The two main keynotes were by Michelle Addington from Yale, and Phil Bernstein who is a vc at Autodesk. He started off by saying how nice it was to be somewhere where he didn’t need to sell anything, saying that the Autodesk university (that Chris and chums have been to for the last 2 years) was like a startrek convension full of car dealers (Autodesk resellers). His talk - measurement changes everything - was really about what it meant to know what you are talking about rather than just having a feeling. He also had some radical ideas about restructuring fees to be based on building performance, not on percentage of completion. He claimed that the profit margins in architecture were too thin to encourage any sort of serious innovation.


Michelle’s talk was also measurement heavy, she gave a series of examples of how conventional wisdom and ‘design trends’ were pushing us into doing things that were completely at odds with energy efficiency. It was one of those talks that in retrospect seems like it was full of obvious truths, but was really surprising at the time, for example, why do we measure light levels on a surface, surfaces don’t care!
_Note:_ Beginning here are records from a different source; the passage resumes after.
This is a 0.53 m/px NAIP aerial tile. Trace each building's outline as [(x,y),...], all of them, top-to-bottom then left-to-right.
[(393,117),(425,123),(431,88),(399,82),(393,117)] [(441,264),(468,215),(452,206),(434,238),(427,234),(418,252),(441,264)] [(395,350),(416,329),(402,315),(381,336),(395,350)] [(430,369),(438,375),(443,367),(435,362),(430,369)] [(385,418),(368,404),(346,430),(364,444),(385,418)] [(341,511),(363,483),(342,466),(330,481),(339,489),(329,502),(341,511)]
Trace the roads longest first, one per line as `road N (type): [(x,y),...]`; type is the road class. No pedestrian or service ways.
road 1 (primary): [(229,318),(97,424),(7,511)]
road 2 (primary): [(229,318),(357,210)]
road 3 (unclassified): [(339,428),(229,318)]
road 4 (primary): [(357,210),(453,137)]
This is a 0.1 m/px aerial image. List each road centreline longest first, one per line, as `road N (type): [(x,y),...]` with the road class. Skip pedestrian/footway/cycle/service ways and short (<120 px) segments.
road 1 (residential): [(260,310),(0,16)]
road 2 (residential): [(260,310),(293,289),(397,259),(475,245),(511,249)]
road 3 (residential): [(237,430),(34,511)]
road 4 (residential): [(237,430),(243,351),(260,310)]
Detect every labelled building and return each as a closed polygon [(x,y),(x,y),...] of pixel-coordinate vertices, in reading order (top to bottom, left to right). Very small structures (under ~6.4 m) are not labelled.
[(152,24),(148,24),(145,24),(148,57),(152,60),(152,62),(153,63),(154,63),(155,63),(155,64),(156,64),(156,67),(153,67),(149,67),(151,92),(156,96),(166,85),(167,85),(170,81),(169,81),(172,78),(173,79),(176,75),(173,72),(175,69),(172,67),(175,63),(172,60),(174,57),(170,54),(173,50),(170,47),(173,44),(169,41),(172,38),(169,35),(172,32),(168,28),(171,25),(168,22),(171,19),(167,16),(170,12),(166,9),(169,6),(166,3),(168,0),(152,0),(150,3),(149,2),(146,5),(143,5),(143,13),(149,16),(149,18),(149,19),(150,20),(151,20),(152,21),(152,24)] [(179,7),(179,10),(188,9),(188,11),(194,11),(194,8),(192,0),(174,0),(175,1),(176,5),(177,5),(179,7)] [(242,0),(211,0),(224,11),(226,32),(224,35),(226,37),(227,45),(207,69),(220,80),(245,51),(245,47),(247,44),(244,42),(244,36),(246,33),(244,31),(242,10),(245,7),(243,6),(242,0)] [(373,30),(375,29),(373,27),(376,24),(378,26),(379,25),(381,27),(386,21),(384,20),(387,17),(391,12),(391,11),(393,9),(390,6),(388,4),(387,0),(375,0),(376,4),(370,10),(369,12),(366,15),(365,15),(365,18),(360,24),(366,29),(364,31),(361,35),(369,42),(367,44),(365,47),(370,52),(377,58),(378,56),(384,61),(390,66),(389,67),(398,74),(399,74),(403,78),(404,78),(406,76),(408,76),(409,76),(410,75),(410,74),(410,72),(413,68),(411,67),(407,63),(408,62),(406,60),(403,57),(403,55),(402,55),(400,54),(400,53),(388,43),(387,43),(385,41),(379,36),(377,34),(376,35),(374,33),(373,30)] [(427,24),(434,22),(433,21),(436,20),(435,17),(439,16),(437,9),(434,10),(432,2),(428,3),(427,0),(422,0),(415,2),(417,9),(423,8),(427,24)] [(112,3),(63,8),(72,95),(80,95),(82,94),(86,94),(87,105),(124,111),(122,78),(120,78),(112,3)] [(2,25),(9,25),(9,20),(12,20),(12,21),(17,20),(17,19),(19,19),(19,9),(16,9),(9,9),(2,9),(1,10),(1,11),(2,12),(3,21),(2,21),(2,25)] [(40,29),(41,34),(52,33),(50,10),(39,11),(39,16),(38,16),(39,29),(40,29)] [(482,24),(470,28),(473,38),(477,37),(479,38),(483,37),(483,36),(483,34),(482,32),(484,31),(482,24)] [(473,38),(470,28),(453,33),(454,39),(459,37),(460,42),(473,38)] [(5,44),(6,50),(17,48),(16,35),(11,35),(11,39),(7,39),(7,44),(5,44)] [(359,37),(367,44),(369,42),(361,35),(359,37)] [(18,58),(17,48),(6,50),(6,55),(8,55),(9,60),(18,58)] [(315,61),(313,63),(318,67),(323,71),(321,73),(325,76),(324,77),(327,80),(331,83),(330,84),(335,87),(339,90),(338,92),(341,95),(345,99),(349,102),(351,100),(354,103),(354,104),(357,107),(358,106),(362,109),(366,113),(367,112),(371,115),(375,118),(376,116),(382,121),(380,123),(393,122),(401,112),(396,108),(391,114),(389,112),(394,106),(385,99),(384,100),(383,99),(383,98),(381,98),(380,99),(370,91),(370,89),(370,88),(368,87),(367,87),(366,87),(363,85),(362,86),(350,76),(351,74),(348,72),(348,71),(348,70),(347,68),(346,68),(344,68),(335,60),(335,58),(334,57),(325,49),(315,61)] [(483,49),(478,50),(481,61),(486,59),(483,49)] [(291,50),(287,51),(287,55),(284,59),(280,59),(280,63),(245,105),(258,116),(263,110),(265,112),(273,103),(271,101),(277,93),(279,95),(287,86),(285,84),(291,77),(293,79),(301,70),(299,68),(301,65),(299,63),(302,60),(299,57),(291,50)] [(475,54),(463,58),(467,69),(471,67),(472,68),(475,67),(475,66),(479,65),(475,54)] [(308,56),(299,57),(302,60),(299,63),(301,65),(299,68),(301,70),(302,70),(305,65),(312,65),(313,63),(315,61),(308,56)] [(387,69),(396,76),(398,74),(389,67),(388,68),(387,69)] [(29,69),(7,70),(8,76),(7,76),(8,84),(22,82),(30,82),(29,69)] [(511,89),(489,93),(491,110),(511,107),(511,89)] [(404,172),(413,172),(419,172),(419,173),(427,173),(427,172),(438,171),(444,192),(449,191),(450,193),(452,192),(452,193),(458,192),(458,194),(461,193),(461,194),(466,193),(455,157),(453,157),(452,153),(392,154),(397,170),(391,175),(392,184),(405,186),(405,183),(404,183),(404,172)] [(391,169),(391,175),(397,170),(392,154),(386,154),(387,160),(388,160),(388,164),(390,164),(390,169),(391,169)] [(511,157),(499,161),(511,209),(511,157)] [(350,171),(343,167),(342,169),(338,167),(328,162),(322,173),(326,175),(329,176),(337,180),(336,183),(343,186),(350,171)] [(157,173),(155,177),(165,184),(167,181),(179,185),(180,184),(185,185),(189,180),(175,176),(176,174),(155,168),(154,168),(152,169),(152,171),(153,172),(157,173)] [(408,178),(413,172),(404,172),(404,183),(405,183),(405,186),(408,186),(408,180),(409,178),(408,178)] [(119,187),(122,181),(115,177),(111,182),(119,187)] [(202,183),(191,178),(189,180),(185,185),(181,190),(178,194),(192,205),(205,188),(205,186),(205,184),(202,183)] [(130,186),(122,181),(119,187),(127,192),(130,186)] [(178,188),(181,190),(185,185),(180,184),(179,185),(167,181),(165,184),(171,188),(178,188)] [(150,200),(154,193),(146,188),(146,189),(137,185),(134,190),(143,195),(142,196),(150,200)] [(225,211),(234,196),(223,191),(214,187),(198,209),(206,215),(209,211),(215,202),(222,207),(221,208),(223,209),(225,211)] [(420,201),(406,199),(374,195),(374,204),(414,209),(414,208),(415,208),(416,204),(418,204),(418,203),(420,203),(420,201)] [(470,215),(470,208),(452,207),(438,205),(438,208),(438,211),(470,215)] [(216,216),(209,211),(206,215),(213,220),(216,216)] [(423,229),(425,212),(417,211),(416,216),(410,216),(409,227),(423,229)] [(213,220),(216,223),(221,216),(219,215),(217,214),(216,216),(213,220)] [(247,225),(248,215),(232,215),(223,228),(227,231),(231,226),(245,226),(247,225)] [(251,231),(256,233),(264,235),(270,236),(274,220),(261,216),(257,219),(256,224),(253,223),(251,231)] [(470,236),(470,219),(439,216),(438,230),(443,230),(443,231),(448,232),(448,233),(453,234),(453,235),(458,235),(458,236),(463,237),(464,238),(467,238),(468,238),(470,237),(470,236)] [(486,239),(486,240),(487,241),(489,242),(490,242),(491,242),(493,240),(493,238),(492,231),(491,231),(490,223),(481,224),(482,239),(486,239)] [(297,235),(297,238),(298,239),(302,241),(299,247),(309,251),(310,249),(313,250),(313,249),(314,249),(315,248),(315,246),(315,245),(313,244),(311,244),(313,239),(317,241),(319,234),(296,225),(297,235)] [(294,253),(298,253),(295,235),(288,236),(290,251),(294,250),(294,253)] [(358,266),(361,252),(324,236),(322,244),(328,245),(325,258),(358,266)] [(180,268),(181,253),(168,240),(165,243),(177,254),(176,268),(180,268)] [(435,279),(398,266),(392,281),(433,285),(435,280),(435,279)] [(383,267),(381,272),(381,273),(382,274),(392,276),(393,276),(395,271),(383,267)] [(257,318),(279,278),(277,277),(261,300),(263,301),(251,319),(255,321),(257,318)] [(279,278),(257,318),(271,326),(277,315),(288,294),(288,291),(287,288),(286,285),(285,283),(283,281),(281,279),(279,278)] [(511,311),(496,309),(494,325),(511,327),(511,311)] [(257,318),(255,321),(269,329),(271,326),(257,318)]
All that matters is light levels at the eye, so why is lighting energy measured per m2, not per person? Her other points were just as striking;

  • power things with the most appropriate form of energy; use rotational energy to make things go around, rather than convert it to electricity and then back again if possible.
  • why do we think of building services? Buildings don't need to be serviced - people do!
  • Building envelopes are efficient enough now that if you need to add a heater then, in most climates, you are wasting heat somewhere else in your building.
  • mental models of contrast often make rooms with smaller windows feel brighter

Matthew got pretty excited by the roller coaster lighting idea!

 

SimAUD was really interested in measurement, finding new ways of measuring and new things to measure. Siobhan Rockcastle from MIT and Marilyne Andersen from EPFL developed a way of computationally assessing glare. Glare is completely psychological, so it is hard to quantify, this method seemed to be a good crack at approximating the experience of glare.

There were a few papers about measuring building environments, one fairly conventional approach with sensors, one with an app, and one that was more concerned with the feedback to the user. Giving users information about their buildings is a vital part of giving them control over them, so these give me a lot of hope for how we’ll be designing spaces in the future.

Onto the most important part of the whole conference: I presented the work that Dan Rumery, Ben Barnes, Bin Zhou and I have done on SQ&AT, the conference organisers were impressed enough to ask us to co-write a paper with them for next year’s SimAud!

Here are some of Matthew’s notes:

  • If you made an argument that design is a mixture of experience, talent (?), inspiration (random) and rational judgement based on evidence (ha ha) then SG12 and Simaud were specifically about evidence.
  • Better communicate what the world means by model - simulating is more than what it might look like. Models are simplified versions of the real things
  • SG has moved on from geometry porn to become more holistic
  • Measurement is everything
  • It's about things doing what we say they do
  • Current process of brief - design - bid - construct - run is crap
  • Lots of potential new tools to understand things better
  • and more stuff

This opens a lot of questions, and answers none of them, what do you think? Any questions?